There was this kernel of pride and arrogance inside me. I knew I was smart. I'd read a bunch of classic novels, all of Shakespeare's plays. I was good with words. I had good taste. But people looked at me and saw something else. Lazy. Slovenly. I was really pissed about it. But I was also miserable, so tired of having men want to date my friends and never me. So tired of the unrequited love that seemed to be my lot in life. I understood even then that those things were more about my perception of myself than they were about the shape of my body or my uneducated status. I just didn't know how to fix it.
I looked myself in the mirror and decided I had to do SOMETHING. I had to stop hating myself. I either had to accept myself as I was or I had to change. I didn't know what I could change. The mountain of problems in my life seemed insurmountable. I thought about working on accepting my size, but I didn't feel strong enough to eradicate the years and years of messages that taught me it wasn't ok to be fat. And physically, I felt like shit.

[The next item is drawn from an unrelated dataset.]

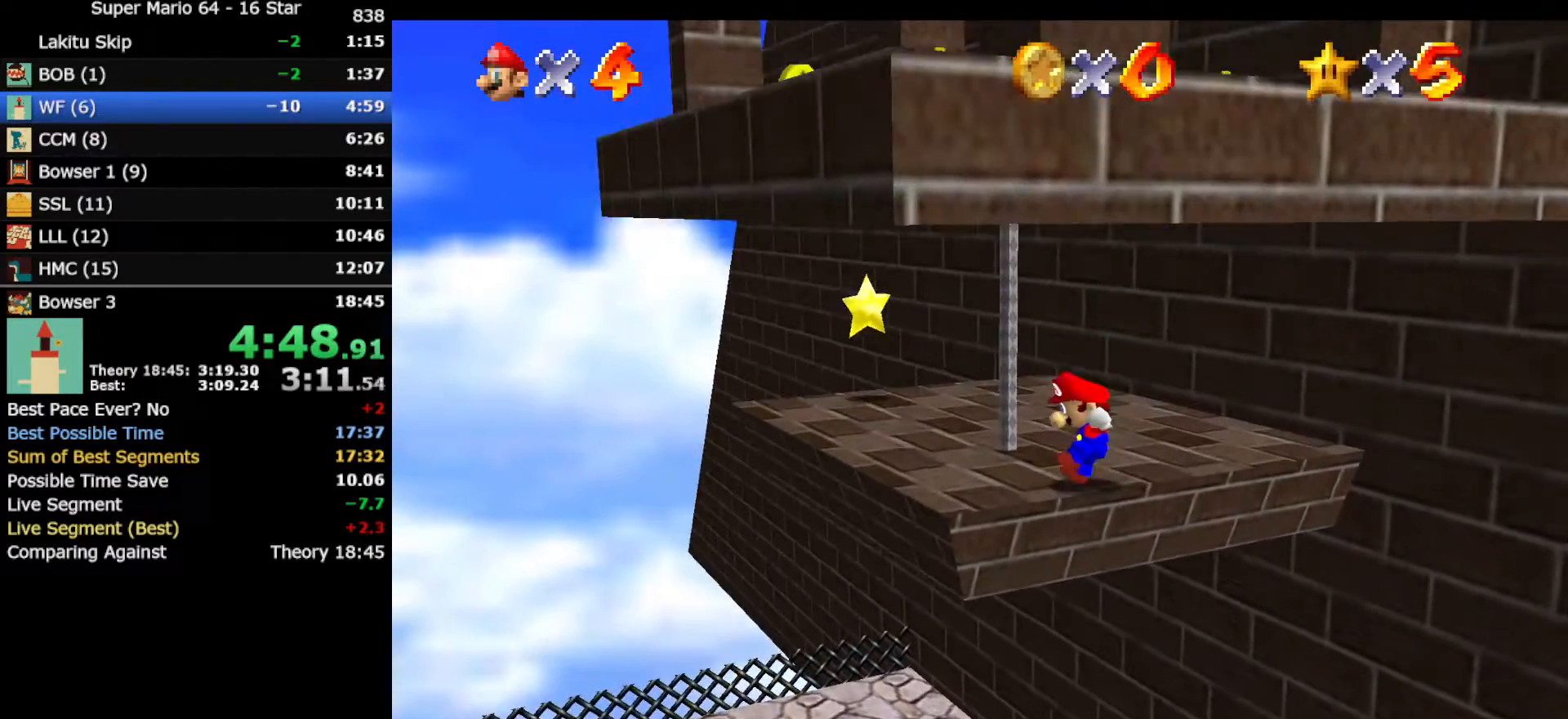
{"buttons": [], "left_stick": "up-left", "events": [[383, "left_stick", "up-left"]]}
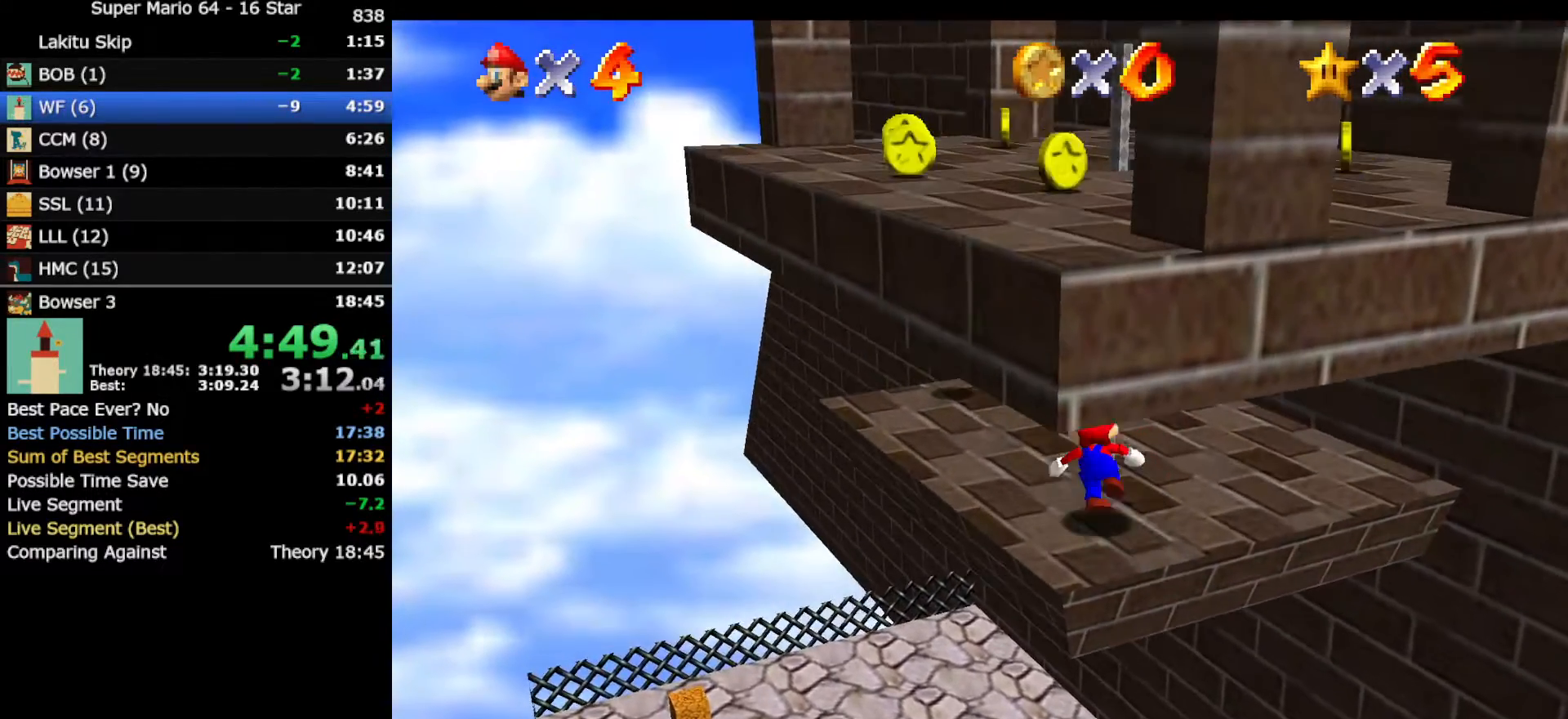
{"buttons": ["Z"], "left_stick": "up-left", "events": [[333, "Z", "down"], [400, "B", "down"], [450, "B", "up"]]}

I decided that maybe, just maybe, if I got a little bit healthier physically, it would be like picking up a corner of my crazy life. Maybe I could just do that one thing.
There was this aerobics studio up the street from me. The shades were always closed so you couldn't see inside from the street. I only ever saw women going in there. It seemed like a place to start. I dug out those still new running shoes and pulled on my big over-sized 50% polyester bright green sweat pants, took a deep breath, and walked up the street.
It was a midday class, I think there were only about 10 women in the class. The woman who taught the class was a lithe beauty named Andrea. I will never forget her. She was kind and welcoming. I searched her eyes for judgment when I shook her hand and I couldn't find any. She started the music and gave cues. The class went right and I went left. I didn't know what a grapevine or the charleston step was. I was all over the place.
But, Oh! Was it fun. The music was groovin and I felt like I was out dancing. The hour went by in a flash. I felt amazing. I walked home with my head held high. I was full of hope for a different life.
And it was the beginning of a different life. I was 23 and it was the first time I had taken care of myself in any way. I was still a child, an unformed person in so many ways. I hadn't had the ordinary experiences of a passage into adulthood, I hadn't gone off to college or traveled the world. I hadn't had a lot of guidance in "how to live." That day, I knew something big had happened. I didn't realize until years later that I had taken my first real step towards growing up.